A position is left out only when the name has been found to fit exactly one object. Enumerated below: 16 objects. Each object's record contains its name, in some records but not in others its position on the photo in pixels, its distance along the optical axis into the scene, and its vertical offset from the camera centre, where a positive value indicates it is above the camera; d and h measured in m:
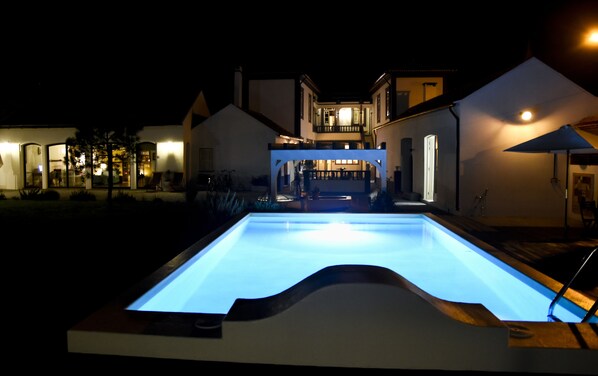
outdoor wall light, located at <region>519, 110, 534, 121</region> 13.31 +1.41
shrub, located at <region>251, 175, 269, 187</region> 21.52 -0.61
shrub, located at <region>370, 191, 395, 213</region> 13.96 -1.07
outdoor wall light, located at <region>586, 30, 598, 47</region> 9.90 +2.67
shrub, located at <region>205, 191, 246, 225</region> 12.36 -1.08
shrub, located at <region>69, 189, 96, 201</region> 18.06 -1.10
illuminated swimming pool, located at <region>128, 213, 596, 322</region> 5.80 -1.63
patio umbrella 9.26 +0.52
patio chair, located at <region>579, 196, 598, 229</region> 9.88 -1.01
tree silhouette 15.73 +0.93
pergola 16.22 +0.38
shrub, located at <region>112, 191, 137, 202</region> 16.84 -1.07
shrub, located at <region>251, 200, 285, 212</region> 13.49 -1.12
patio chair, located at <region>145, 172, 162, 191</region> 21.53 -0.65
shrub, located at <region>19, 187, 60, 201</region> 18.50 -1.07
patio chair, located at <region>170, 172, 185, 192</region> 21.38 -0.69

*Task requirements*
Pull out all lines of the data with the string "chair".

*Written response*
patio chair, located at <region>579, 196, 598, 229</region> 9.88 -1.01
patio chair, located at <region>145, 172, 162, 191</region> 21.53 -0.65
patio chair, located at <region>170, 172, 185, 192</region> 21.38 -0.69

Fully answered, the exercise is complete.